Given that the whole purpose of differentiating stem cells is to make a particular cell type, it is important to produce a comprehensive and applicable definition of cell type. However, the definition of cell type is continually in flux and is currently again changing due to the fact that now we can observe differences in gene expression and electrophysiological properties in neurons previously thought to be nearly identical. One possibility is to define a cell type as a population of cells within a range of phenotypes that perform analogous functions within the intact organism (reviewed Tabansky et al. Frontiers in Behavioral Neuroscience, in press).

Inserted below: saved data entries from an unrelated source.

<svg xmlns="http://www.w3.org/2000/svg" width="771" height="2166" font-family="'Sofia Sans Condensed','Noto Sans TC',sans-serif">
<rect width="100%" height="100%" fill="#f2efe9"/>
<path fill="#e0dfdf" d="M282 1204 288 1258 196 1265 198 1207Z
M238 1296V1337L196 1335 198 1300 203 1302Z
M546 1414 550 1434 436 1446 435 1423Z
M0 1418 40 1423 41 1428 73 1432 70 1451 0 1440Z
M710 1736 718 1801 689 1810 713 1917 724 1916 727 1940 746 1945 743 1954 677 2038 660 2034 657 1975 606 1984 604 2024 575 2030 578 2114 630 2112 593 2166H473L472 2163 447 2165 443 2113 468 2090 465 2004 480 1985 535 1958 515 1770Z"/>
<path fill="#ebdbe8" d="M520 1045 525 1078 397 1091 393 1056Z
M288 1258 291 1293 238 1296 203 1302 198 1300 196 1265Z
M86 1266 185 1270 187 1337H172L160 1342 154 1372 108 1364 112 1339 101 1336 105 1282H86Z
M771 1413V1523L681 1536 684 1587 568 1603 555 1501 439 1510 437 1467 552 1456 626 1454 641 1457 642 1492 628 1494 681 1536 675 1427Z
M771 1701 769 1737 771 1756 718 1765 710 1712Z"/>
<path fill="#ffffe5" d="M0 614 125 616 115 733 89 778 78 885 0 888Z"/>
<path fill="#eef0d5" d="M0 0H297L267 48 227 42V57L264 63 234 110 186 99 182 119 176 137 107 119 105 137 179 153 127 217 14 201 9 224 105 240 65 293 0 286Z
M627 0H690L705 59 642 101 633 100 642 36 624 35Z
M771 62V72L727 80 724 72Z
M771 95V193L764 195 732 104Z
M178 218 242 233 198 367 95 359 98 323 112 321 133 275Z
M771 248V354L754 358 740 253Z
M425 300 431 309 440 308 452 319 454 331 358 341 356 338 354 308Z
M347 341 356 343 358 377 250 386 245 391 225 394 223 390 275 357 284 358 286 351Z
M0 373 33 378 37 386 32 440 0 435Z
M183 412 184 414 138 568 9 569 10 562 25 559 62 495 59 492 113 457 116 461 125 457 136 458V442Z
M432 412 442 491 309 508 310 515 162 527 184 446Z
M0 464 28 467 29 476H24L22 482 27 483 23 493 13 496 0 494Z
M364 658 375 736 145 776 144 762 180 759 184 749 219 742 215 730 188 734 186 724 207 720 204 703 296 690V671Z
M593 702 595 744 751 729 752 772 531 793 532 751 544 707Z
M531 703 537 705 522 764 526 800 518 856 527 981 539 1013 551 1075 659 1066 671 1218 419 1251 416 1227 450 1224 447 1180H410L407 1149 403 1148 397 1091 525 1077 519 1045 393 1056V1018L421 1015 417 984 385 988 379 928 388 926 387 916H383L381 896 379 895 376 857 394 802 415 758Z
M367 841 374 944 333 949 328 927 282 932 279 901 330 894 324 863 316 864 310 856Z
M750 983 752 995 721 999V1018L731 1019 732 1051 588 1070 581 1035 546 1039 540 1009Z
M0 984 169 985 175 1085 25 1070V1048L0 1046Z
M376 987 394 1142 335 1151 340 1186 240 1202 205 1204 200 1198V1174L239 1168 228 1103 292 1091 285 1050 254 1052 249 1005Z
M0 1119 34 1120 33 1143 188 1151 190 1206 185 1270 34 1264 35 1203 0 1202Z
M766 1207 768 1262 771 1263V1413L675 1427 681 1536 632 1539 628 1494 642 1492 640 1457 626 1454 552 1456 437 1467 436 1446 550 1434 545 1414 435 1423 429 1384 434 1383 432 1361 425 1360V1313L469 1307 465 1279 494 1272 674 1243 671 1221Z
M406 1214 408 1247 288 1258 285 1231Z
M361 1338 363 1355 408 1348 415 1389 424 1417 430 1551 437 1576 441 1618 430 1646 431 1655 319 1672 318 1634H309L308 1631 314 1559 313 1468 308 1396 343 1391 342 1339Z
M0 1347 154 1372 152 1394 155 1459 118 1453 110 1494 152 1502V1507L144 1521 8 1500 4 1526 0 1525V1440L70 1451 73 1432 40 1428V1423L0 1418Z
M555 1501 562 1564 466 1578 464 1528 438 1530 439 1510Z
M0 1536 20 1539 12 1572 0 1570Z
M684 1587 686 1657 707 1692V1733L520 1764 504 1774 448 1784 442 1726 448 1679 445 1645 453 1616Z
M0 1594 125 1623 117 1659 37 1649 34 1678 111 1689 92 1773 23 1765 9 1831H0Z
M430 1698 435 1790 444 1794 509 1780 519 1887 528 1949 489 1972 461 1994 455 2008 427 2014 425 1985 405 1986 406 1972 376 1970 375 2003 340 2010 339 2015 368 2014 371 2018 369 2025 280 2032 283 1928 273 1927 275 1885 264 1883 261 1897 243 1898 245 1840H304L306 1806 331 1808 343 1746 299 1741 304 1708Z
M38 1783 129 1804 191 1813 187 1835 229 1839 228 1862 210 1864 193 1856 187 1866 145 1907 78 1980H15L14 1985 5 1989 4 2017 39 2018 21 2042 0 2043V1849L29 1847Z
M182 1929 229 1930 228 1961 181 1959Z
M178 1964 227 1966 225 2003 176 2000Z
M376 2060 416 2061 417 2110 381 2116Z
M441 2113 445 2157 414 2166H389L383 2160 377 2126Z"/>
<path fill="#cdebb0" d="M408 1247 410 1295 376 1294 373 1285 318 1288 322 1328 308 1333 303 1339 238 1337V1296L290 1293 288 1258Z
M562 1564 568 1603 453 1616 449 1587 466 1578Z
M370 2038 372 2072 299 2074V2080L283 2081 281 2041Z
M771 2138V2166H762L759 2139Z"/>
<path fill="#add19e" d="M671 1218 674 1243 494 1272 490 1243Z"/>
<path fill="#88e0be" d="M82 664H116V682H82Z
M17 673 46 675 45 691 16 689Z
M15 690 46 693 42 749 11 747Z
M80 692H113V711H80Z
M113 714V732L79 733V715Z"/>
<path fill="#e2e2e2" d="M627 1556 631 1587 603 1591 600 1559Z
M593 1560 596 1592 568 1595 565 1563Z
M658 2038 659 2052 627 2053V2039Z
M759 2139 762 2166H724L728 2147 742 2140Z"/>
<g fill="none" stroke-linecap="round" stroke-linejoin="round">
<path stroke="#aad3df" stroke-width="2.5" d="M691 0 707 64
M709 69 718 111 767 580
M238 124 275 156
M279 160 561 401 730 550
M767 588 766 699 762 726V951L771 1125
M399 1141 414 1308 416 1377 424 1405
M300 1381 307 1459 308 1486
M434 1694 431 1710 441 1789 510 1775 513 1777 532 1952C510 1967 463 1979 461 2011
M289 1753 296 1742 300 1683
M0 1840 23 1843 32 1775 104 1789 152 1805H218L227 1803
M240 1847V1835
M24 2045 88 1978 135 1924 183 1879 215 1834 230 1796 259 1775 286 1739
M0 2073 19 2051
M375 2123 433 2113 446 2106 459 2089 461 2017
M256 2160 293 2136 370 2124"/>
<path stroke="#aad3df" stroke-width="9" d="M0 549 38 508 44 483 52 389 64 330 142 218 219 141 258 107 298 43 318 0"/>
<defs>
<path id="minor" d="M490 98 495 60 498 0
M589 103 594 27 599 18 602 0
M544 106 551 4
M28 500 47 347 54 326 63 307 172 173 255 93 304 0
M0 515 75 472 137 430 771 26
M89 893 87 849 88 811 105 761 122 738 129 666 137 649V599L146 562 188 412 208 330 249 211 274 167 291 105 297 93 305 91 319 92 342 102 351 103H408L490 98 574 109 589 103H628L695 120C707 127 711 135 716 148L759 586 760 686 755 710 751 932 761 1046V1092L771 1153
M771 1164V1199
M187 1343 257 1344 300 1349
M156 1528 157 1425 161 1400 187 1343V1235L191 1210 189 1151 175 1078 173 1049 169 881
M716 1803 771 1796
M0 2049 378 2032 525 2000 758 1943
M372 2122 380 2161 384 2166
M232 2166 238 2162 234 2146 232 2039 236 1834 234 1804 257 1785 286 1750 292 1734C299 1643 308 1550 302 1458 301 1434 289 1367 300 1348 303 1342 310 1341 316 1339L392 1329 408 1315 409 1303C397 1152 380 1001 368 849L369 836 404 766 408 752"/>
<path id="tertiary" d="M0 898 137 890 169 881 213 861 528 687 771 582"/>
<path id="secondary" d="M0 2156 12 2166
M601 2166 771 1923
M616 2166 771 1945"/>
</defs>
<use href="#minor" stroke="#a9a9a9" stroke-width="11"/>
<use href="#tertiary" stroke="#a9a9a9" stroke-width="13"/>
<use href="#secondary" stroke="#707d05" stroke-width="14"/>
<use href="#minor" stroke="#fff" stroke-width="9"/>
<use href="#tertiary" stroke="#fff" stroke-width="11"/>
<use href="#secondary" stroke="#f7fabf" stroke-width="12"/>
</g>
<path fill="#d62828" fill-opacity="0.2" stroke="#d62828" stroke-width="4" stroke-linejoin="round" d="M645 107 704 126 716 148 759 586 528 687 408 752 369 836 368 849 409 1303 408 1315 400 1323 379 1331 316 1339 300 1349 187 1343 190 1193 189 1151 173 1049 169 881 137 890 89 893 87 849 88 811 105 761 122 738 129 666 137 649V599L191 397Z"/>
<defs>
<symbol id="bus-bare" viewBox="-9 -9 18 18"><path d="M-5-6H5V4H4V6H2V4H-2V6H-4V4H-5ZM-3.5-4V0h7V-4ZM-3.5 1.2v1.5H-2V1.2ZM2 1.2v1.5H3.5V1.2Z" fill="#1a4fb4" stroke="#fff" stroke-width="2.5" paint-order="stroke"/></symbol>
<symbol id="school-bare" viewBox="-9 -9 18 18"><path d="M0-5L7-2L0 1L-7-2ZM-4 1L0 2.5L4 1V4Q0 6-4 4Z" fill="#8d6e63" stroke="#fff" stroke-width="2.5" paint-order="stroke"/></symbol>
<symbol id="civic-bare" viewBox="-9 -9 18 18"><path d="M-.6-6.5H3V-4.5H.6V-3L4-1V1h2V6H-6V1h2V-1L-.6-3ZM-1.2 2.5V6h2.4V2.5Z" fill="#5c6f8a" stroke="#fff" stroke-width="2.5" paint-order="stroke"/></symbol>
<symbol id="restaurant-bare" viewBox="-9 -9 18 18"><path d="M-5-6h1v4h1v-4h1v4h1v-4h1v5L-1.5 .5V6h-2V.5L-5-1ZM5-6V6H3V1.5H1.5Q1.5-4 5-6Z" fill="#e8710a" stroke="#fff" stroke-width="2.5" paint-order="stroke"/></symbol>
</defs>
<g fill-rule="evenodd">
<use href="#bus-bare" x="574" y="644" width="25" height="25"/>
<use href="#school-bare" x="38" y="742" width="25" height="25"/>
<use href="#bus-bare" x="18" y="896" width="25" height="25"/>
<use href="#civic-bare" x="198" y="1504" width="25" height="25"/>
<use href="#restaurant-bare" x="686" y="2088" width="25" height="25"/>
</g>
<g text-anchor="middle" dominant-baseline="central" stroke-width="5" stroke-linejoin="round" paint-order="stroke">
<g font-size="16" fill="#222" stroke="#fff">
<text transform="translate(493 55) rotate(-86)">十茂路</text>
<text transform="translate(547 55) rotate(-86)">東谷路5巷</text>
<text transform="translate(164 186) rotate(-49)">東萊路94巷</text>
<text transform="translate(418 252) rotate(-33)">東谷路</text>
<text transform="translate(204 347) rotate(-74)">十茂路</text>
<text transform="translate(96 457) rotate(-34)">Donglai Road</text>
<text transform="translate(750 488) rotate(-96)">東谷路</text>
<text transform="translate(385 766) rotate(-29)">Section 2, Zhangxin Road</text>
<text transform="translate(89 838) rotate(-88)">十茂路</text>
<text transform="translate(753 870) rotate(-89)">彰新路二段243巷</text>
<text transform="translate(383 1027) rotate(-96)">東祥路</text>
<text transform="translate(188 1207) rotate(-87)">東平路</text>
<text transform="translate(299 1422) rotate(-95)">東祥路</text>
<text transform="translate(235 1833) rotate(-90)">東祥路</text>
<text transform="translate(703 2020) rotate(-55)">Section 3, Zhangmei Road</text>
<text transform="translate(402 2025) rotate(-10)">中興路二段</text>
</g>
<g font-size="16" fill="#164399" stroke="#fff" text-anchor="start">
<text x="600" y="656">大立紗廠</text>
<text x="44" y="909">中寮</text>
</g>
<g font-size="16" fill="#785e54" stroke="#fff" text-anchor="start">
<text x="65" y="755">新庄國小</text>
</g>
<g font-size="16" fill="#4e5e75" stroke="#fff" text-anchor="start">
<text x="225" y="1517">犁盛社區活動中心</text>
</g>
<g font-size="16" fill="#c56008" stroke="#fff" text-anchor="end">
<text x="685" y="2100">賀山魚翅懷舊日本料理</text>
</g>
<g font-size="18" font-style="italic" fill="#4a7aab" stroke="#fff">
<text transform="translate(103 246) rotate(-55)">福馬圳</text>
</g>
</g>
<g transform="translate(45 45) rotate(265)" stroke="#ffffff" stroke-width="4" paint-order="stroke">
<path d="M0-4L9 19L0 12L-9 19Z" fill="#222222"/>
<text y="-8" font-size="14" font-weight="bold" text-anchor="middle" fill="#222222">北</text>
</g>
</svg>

If the definition of cell type is entirely functional, however, such a definition would naturally exclude any in vitro cell type. As that cell is found outside the organism, we cannot definitely say that it will adequately perform its function within the body, as there is always a possibility that we overlooked something that makes it nonfunctional in the organism. It is therefore a more realistic aim to produce cells that share certain properties with cells found in the body and that behave in a manner that is sufficiently similar to allow certain aspects of disease and/or normal function to be studied. In fact, it is desirable to have multiple models of each cell type grown under different conditions; thus, if one model produces peculiar results that do not reflect conditions in the organism, we can detect it as an anomaly using a different model. It is likely that as the field continues to progress, models of cell types will become better and better, hopefully reducing the possibility of findings that are not reflective of the state of the cell within the organism.

Outlook

Due to their ability to produce human neurons for study outside the brain, pluripotent stem cells offer a promising path to understanding and treating neurological and psychiatric diseases.

Considerable challenges remain before we are able to transplant neurons derived from these cells into patients, but studying them in culture might be more accessible.

Using induced pluripotent stem cells, we can produce cells that are genetically matched to patients, to model development and disease.

However, in creating cells that can be used in culture, it is important to keep in mind that it may be impossible to faithfully mimic every aspect of the environment that they encounter in an organisms, and thus, the cells in culture may behave differently than they would in a brain. It is therefore useful to create multiple, redundant models of each cell type, so that false discovery can be minimized.

It is likely that the field will continue to advance rapidly and that it will produce considerable insights for neurology and psychiatry.